Memang diakui pada awal
perjalanan negara Indonesia merdeka, ada kecenderungan budaya demokratis yang lebih
berkembang dengan berlakunya demokrasi parlementer. Akan tetapi hal itu berjalan
tidak begitu lama, bukan karena tidak cocoknya budaya demokrasi tetapi lebih
disebabkan karena orang - orang partai politik lebih berorientasi kepada
kepentingan kelompok dari pada kepentingan rakyat banyak. Juga karena pada
periode demokrasi parlementer dengan jatuh bangunnya pemerintah ditangkap
sebagai cermin terjadinya semakin melemahnya negara, kondisi ini kemudian
memunculkan kehendak terutama dari pemerintah yang berorientasi perlunya
mengembangkan negara yang kuat. Orientasi pada negara yang kuat inilah yang
pada akhirnya melahirkan demokrasi terpimpin. Demokrasi terpimpin merupakan
pemikiran tentang manunggalnya demokrasi dengan kepemimpinan. Pemikiran
tersebut dapat dipahami dari pandangan Sutatmo Suriokusumo (1888-1924), yang
menyatakan " agar tercapai masyarakat sama rata sama rasa tanpa merusak
tata-tentrem-karta-raharja, demokrasi harus disertai kebijaksanaan (demokrasi
enwijsheid). Kebijaksanaan itu sendiri hanya bisa datang dari sang pandito yang
telah melakukan tapa brata, dan sang pandito itulah yang memimpin keluarga atau
negara". Tentang gambaran demokrasi terpimpin, Adnan Buyung Nasution
(1995), menyatakan " Perlu ditambahkan bahwa konsep negara integralistik
lebih berpengaruh di luar dari pada di dalam Konstituante. Demokrasi terpimpin
telah dimulai pada tahun 1957 dengan Konsepsi presiden, dengan slogan bahwa semua
anggota keluarga harus makan di satu meja dan bekerja di satu meja kerja untuk
menganjurkan pembentukkan kabinet gotong royong, yang terdiri dari semua partai
besar dan mewakili aliran pemikiran nasionalis, Islam, dan komunis. Demokrasi
Terpimpin membenarkan penolakan sistem parlementer dengan asumsi bahwa melawan
Pemerintah sama dengan menantang ayah sendiri. Konsep negara integralistik inilah
yang akhirnya menggeser konsep negara konstitusional yang diperjuangkan oleh
Konstituante dengan segala kekurangannya".

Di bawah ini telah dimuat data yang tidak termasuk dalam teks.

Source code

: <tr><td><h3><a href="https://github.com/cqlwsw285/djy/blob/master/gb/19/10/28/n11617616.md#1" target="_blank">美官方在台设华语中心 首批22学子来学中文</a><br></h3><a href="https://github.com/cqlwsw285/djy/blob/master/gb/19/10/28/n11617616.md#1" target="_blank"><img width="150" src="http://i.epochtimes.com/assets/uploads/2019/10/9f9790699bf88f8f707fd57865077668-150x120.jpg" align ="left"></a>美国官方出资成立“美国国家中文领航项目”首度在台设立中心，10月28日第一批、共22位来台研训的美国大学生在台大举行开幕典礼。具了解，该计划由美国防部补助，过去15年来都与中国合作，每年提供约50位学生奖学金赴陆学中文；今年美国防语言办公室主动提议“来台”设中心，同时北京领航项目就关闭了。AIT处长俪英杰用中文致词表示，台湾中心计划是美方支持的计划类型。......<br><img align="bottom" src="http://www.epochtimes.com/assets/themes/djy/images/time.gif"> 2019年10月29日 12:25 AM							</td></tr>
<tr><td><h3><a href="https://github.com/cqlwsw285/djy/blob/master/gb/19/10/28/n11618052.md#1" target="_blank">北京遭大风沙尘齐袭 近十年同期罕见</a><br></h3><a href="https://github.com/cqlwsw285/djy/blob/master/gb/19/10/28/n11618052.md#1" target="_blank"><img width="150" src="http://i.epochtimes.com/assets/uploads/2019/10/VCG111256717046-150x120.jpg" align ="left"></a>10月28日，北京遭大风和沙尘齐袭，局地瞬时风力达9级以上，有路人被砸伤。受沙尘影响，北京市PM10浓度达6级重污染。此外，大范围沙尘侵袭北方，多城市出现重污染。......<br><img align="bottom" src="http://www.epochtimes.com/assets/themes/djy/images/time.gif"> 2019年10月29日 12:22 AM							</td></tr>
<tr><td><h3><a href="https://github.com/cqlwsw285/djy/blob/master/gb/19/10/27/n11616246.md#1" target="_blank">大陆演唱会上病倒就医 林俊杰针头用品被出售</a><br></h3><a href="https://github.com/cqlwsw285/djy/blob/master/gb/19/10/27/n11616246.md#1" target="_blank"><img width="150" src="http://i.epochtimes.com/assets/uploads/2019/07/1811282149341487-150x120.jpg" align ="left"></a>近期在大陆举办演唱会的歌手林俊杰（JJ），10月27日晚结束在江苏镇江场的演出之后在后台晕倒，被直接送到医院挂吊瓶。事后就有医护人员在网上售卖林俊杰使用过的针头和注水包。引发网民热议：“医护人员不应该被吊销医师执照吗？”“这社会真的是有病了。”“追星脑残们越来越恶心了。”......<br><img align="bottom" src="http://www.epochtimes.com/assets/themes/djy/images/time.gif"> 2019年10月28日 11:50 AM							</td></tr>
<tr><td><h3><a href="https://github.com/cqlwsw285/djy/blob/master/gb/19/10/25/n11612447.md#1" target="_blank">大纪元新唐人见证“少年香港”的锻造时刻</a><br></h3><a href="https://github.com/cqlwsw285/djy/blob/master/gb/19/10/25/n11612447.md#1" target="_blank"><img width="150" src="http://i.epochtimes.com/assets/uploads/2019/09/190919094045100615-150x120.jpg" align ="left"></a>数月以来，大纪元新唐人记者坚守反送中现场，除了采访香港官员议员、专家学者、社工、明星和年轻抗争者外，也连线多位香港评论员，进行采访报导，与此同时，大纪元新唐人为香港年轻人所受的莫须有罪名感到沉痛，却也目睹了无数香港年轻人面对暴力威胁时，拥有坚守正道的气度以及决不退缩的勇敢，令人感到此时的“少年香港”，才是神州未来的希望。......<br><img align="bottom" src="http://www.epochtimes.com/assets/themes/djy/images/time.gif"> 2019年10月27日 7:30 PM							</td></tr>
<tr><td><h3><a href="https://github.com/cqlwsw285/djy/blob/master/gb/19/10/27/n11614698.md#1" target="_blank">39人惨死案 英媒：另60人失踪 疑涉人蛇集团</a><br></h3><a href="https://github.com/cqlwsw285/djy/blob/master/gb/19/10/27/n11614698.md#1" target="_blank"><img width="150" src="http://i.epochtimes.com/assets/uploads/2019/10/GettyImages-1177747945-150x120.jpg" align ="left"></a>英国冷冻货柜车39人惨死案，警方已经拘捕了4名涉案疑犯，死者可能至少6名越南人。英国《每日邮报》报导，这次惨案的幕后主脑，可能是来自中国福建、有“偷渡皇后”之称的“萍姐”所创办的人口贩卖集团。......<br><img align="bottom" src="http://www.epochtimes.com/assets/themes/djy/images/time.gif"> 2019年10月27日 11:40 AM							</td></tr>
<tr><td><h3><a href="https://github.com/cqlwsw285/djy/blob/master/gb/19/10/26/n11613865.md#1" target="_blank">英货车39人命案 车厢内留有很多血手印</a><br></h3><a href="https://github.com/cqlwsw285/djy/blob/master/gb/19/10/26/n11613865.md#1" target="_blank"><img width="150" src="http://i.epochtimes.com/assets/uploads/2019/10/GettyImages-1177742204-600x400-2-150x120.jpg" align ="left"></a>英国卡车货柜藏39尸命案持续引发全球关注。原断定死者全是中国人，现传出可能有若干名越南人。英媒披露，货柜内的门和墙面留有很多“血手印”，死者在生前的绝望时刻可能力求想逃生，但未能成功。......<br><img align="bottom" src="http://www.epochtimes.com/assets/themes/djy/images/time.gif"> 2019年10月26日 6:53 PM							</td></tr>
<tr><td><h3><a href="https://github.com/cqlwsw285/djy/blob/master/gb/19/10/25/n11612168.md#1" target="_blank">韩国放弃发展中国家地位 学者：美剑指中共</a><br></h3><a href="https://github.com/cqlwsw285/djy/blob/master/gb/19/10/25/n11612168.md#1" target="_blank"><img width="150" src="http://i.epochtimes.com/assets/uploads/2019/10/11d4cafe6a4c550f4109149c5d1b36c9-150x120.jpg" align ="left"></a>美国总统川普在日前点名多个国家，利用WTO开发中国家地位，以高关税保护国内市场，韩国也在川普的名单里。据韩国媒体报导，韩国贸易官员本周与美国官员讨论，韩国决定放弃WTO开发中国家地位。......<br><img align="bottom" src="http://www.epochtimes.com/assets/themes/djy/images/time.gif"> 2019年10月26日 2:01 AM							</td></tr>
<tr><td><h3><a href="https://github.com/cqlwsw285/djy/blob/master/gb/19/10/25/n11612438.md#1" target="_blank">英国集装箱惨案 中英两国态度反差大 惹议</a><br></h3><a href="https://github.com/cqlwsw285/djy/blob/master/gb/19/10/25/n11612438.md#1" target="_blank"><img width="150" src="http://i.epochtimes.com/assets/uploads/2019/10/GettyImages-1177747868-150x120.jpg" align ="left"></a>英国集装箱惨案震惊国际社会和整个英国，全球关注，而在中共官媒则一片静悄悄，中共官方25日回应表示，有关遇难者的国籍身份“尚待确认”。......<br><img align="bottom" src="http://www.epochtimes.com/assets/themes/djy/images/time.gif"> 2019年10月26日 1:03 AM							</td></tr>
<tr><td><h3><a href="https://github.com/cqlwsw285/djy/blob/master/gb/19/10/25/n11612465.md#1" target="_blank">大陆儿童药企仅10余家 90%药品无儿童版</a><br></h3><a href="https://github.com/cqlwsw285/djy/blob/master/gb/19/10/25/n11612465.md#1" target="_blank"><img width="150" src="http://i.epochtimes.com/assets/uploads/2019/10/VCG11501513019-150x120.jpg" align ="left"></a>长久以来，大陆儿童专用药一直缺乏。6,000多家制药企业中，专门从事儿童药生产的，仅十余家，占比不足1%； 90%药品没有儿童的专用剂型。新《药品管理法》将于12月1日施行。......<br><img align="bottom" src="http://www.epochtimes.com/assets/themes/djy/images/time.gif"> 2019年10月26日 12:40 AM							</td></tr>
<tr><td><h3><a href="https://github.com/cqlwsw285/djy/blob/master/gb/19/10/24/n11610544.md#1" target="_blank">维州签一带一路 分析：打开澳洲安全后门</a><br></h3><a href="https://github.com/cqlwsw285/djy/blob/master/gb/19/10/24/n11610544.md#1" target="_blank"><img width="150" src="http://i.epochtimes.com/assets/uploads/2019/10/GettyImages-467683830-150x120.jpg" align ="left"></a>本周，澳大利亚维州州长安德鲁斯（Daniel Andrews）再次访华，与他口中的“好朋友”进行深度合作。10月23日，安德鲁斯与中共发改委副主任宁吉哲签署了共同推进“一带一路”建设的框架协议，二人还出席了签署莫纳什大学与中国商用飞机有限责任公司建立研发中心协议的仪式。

Dengan demikian pada masa demokrasi
terpimpin budaya feodalistik memperoleh persemaian yang subur. Kondisi ini,
berkelanjutan pada masa orde baru dimana lembaga kepresidenan sangat dominan
bahkan ada kesan sakral dari kritik dan kontrol rakyat.
Pada era reformasi, dengan
amandemen UUD 1945, maka pengembangan kelembagaan negara terutama antara
eksekutif dengan legislatif dikembangkan pada posisi yang sama kuat. Posisi
yang sama kuat ini dimaksudkan dalam rangka pengembangan hubungan kelembagaan
negara yang bersifat check and balance. Caranya Presdien tidak lagi dipilih
oleh MPR tetapi di pilih oleh rakyat secara langsung. Kekuasaan membuat
undang-undang berada di DPR, sedangkan eksekutif hanya sebatas berhak
mengajukan RUU. Pengesahan UU oleh Presiden tidak mengikat secara hokum, karena
apabila Presiden tidak mengesahkan dalam batas waktu yang telah ditentukan UU
itu tetap berlaku.
Kelembagaan negara untuk
mendukung negara demokrasi dan negara hukum juga berkembang dengan pesat.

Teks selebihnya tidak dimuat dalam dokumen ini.